**EXERCISE GOAL:** Take each line from the entries that holds "label" and copy it out.

*** SOURCE MATERIAL ***

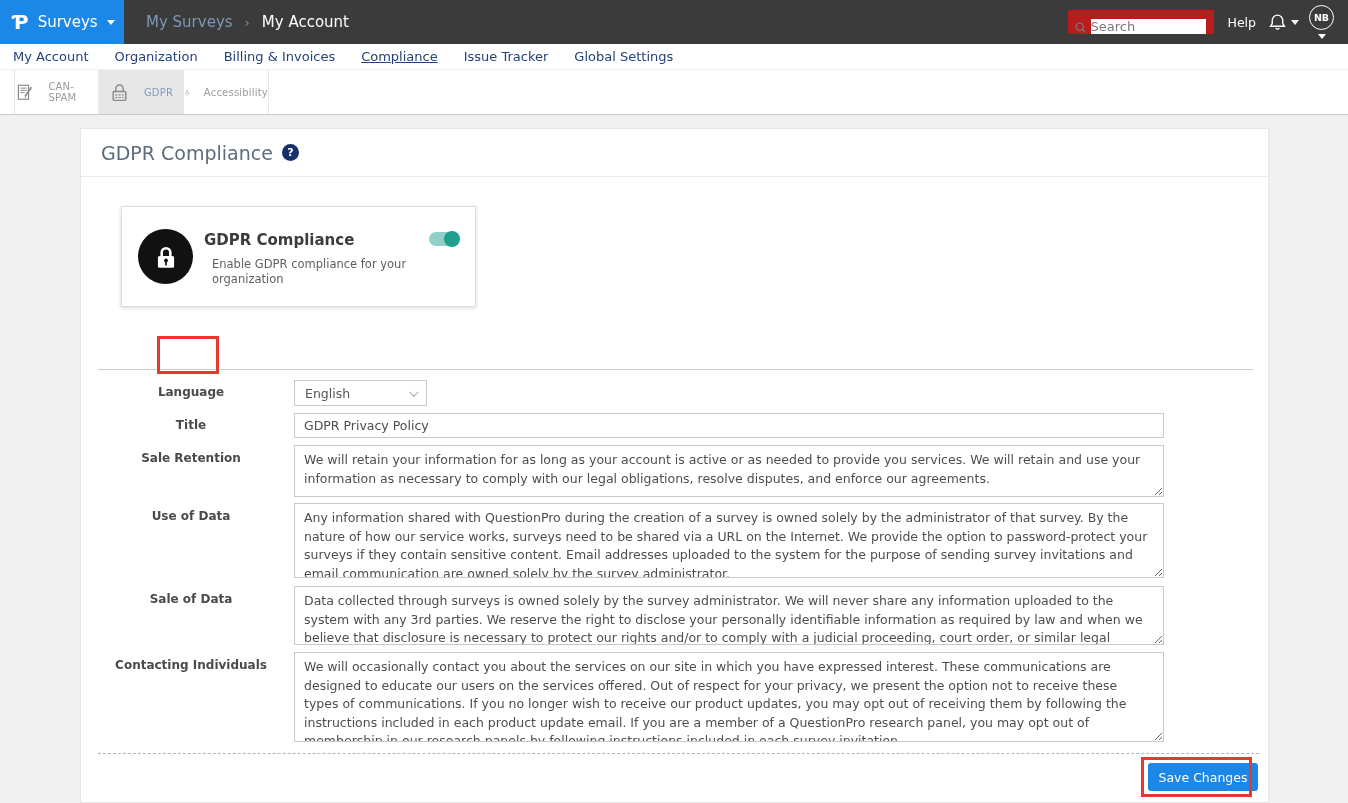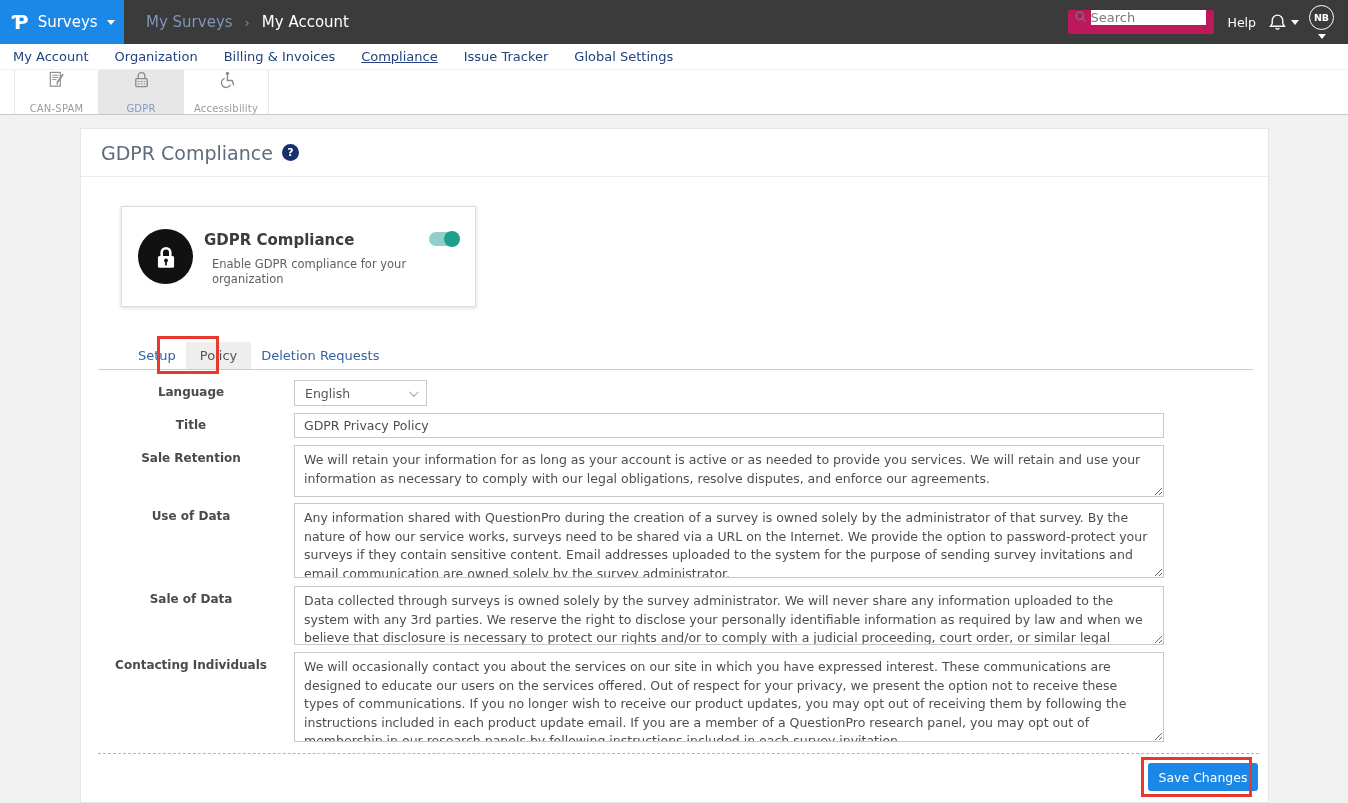--- a/index.html
+++ b/index.html
@@ -17,7 +17,7 @@
   .crumb-sep { color: #8d8d8d; font-size: 13px; }
   .crumb-current { color: #ffffff; font-size: 15px; font-weight: 500; }
   .nav-right { margin-left: auto; display: flex; align-items: center; padding-right: 14px; }
-  .search-box { width: 146px; height: 24px; background: #be185d; border-radius: 2px; display: flex; align-items: flex-start; padding: 0 6px; gap: 4px; }
+  .search-box { width: 146px; height: 24px; background: #b91c1c; border-radius: 2px; display: flex; align-items: flex-end; padding: 0 6px; gap: 4px; }
   .search-box input { border: none; outline: none; width: 115px; font-size: 13px; color: #444; font-family: inherit; }
   .search-box input::placeholder { color: #7b7b7b; }
   .help-label { color: #fff; font-size: 12.5px; margin-left: 14px; cursor: pointer; }

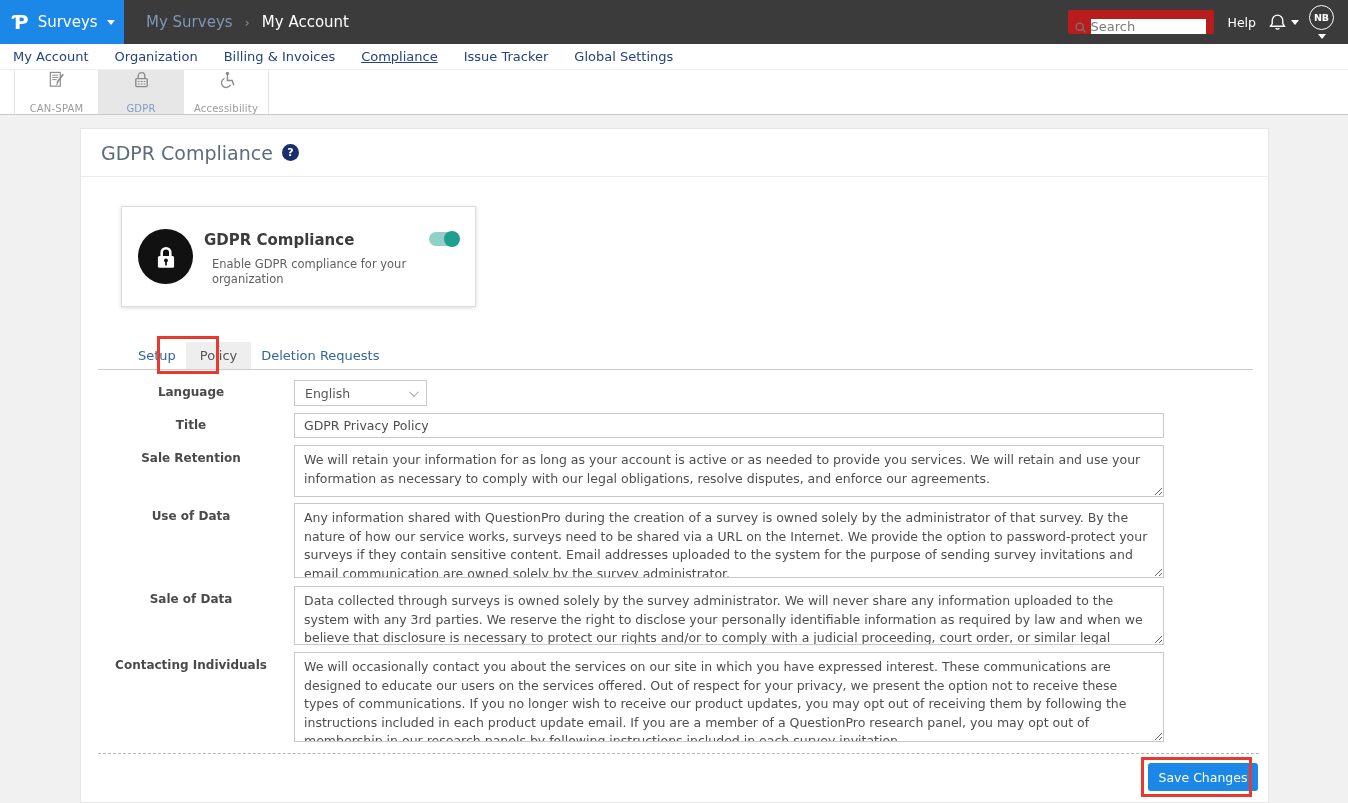--- a/index.html
+++ b/index.html
@@ -32,7 +32,7 @@
 
   
   .icontabs { position: absolute; top: 70px; left: 0; width: 1348px; height: 45px; background: #fff; border-bottom: 1px solid #c9c9c9; display: flex; padding-left: 14px; }
-  .icontab { width: 85px; height: 44px; display: flex; flex-direction: column; align-items: center; justify-content: center; gap: 14px; border-right: 1px solid #e7e7e7; cursor: pointer; }
+  .icontab { width: 85px; height: 44px; display: flex; flex-direction: row; align-items: center; justify-content: center; gap: 14px; border-right: 1px solid #e7e7e7; cursor: pointer; }
   .icontab:first-child { border-left: 1px solid #e7e7e7; }
   .icontab.selected { background: #e7e7e7; }
   .icontab-label { font-size: 10px; color: #9b9b9b; letter-spacing: .2px; }

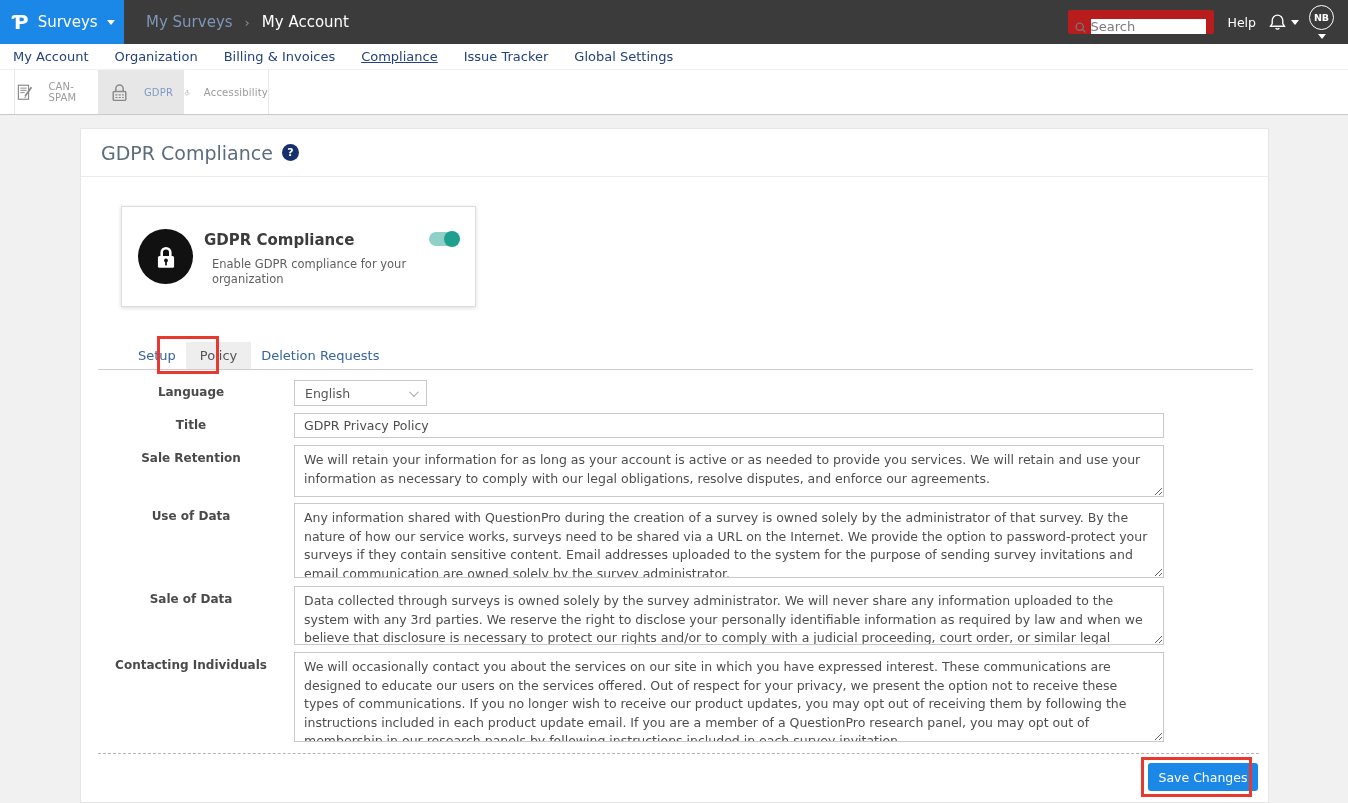--- a/index.html
+++ b/index.html
@@ -181,11 +181,6 @@
     </div>
   </div>
 
-  <div class="policy-tabs">
-    <span class="policy-tab">Setup</span>
-    <span class="policy-tab selected">Policy</span>
-    <span class="policy-tab">Deletion Requests</span>
-  </div>
   <div class="tab-underline"></div>
 
   <span class="form-label lbl-language">Language</span>

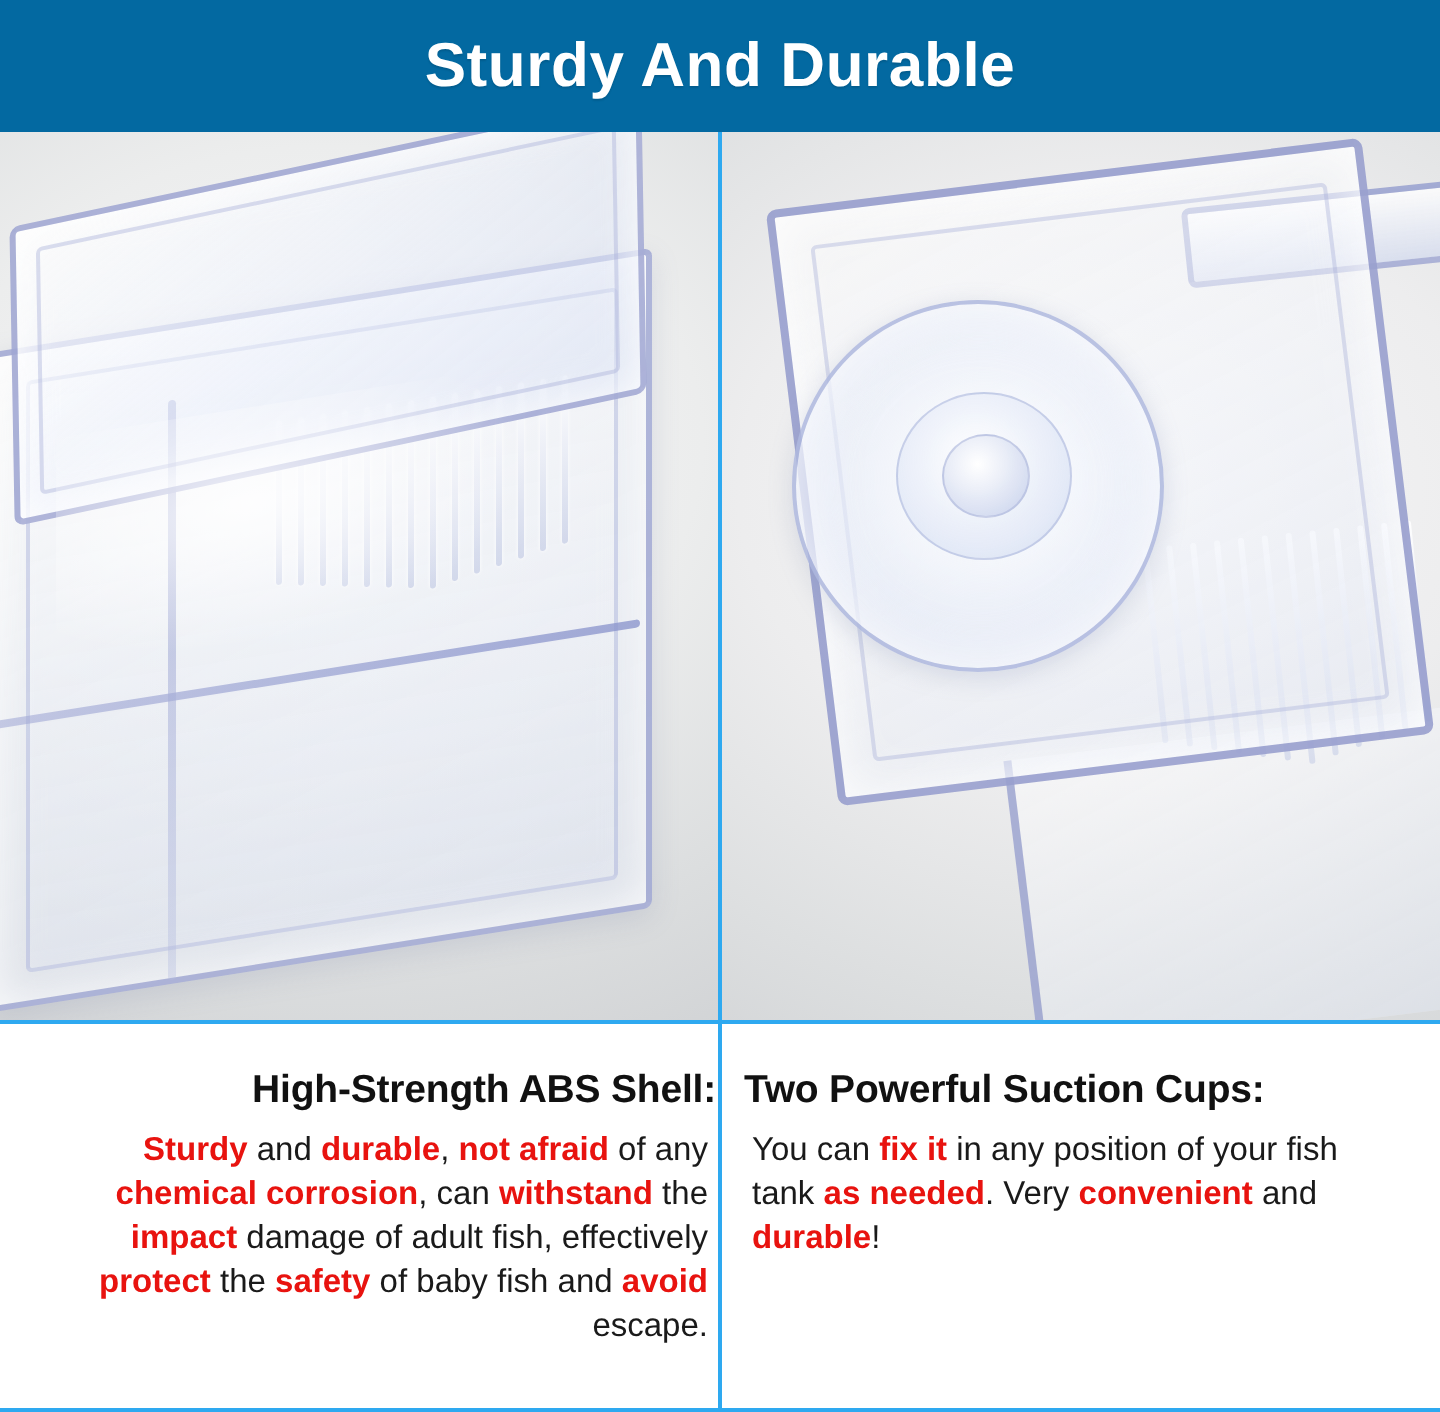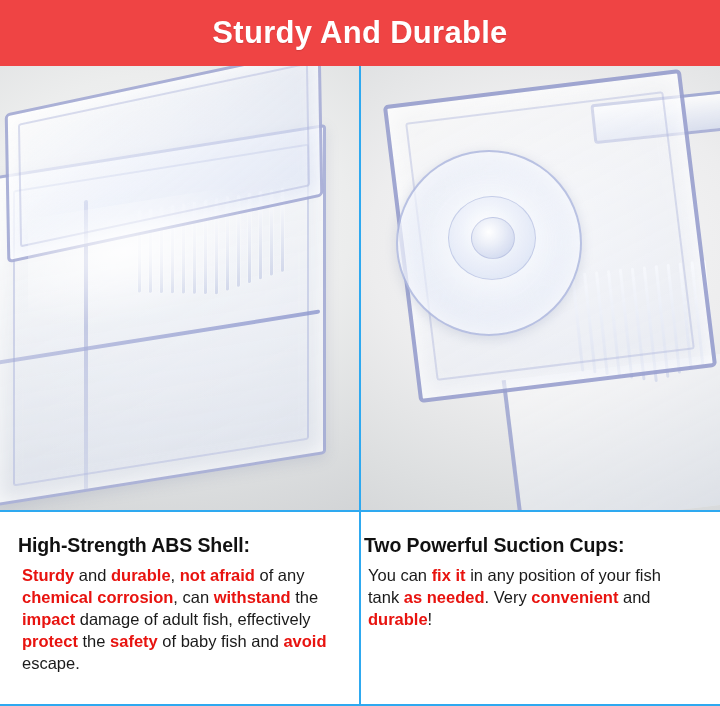--- a/index.html
+++ b/index.html
@@ -23,7 +23,7 @@
     position: absolute;
     left: 0; top: 0;
     width: 720px; height: 66px;
-    background: #ef4444;
+    background: #0369a1;
     display: flex;
     align-items: center;
     justify-content: center;

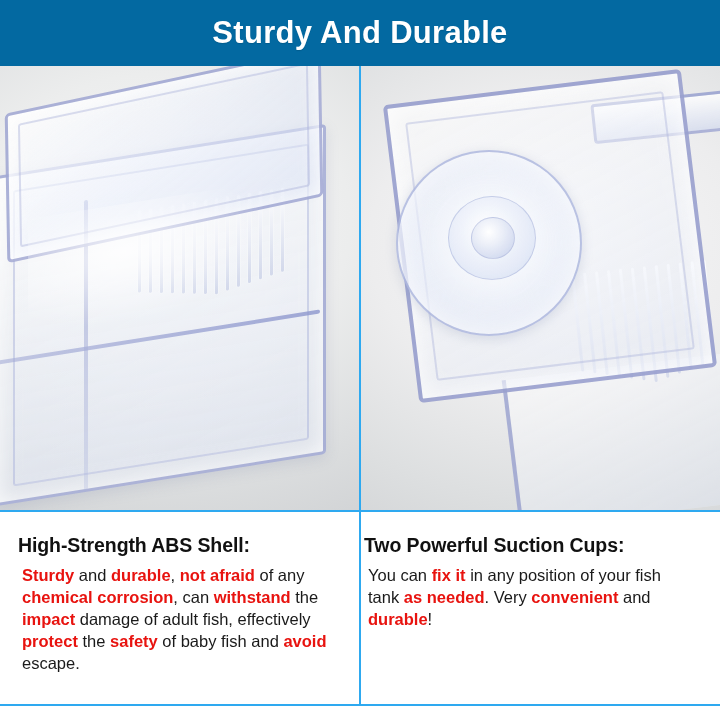--- a/index.html
+++ b/index.html
@@ -254,7 +254,7 @@
     height: 192px;
     padding: 22px 14px 0 18px;
   }
-  .panel.left { left: 0; }
+  .panel.left { left: 12px; text-align: right; }
   .panel.right { left: 340px; padding-left: 24px; }
 
   .panel h3 {

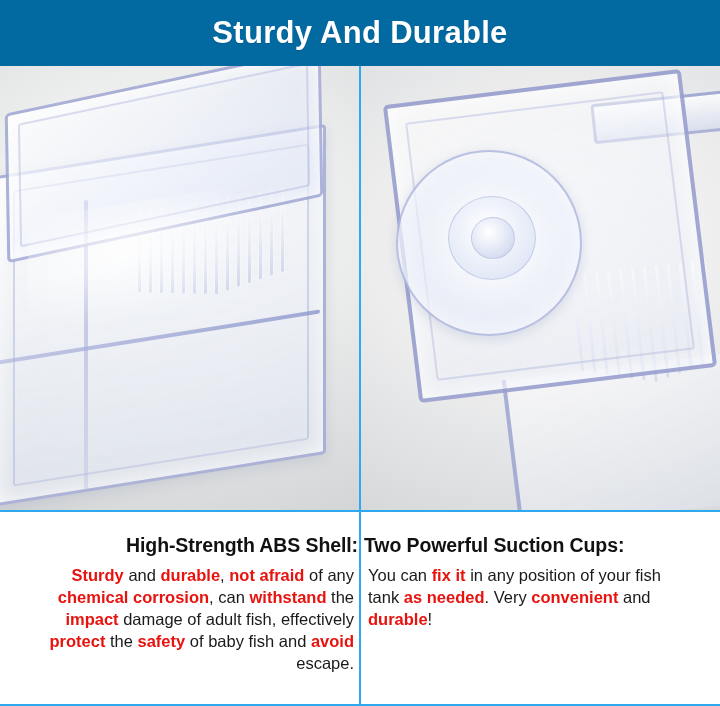--- a/index.html
+++ b/index.html
@@ -255,7 +255,7 @@
     padding: 22px 14px 0 18px;
   }
   .panel.left { left: 12px; text-align: right; }
-  .panel.right { left: 340px; padding-left: 24px; }
+  .panel.right { left: 348px; padding-left: 24px; }
 
   .panel h3 {
     margin: 0 0 8px 0;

***

**ANSWER SECTION:**
   .help-label { color: #fff; font-size: 12.5px; margin-left: 14px; cursor: pointer; }
   .icontab-label { font-size: 10px; color: #9b9b9b; letter-spacing: .2px; }
   <span class="form-label lbl-language">Language</span>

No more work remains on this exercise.